§ Aim of the exercise
Reproduce the full set of records verbatim.

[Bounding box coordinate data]
---------------
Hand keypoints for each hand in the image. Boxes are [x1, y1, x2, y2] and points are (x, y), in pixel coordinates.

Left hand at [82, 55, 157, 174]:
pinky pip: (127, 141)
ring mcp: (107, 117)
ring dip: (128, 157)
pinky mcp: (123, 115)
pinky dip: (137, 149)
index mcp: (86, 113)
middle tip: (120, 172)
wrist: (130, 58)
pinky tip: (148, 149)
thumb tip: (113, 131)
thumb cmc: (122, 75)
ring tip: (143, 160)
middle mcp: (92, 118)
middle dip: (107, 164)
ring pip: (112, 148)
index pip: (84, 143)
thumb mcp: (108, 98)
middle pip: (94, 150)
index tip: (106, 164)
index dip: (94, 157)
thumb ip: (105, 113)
---------------
§ Solution to the problem
Hand keypoints for each hand in the image. Boxes are [x1, y1, x2, y2] and points are (x, y), in pixel coordinates.

Left hand at [82, 55, 157, 174]:
pinky pip: (127, 141)
ring mcp: (107, 117)
ring dip: (128, 157)
pinky mcp: (123, 115)
pinky dip: (137, 149)
index mcp: (86, 113)
middle tip: (120, 172)
wrist: (130, 58)
pinky tip: (148, 149)
thumb tip: (113, 131)
thumb cmc: (122, 75)
ring tip: (143, 160)
middle mcp: (92, 118)
middle dip: (107, 164)
ring pip: (112, 148)
index pip: (84, 143)
thumb mcp: (108, 98)
middle pip: (94, 150)
index tip: (106, 164)
index dip: (94, 157)
thumb ip: (105, 113)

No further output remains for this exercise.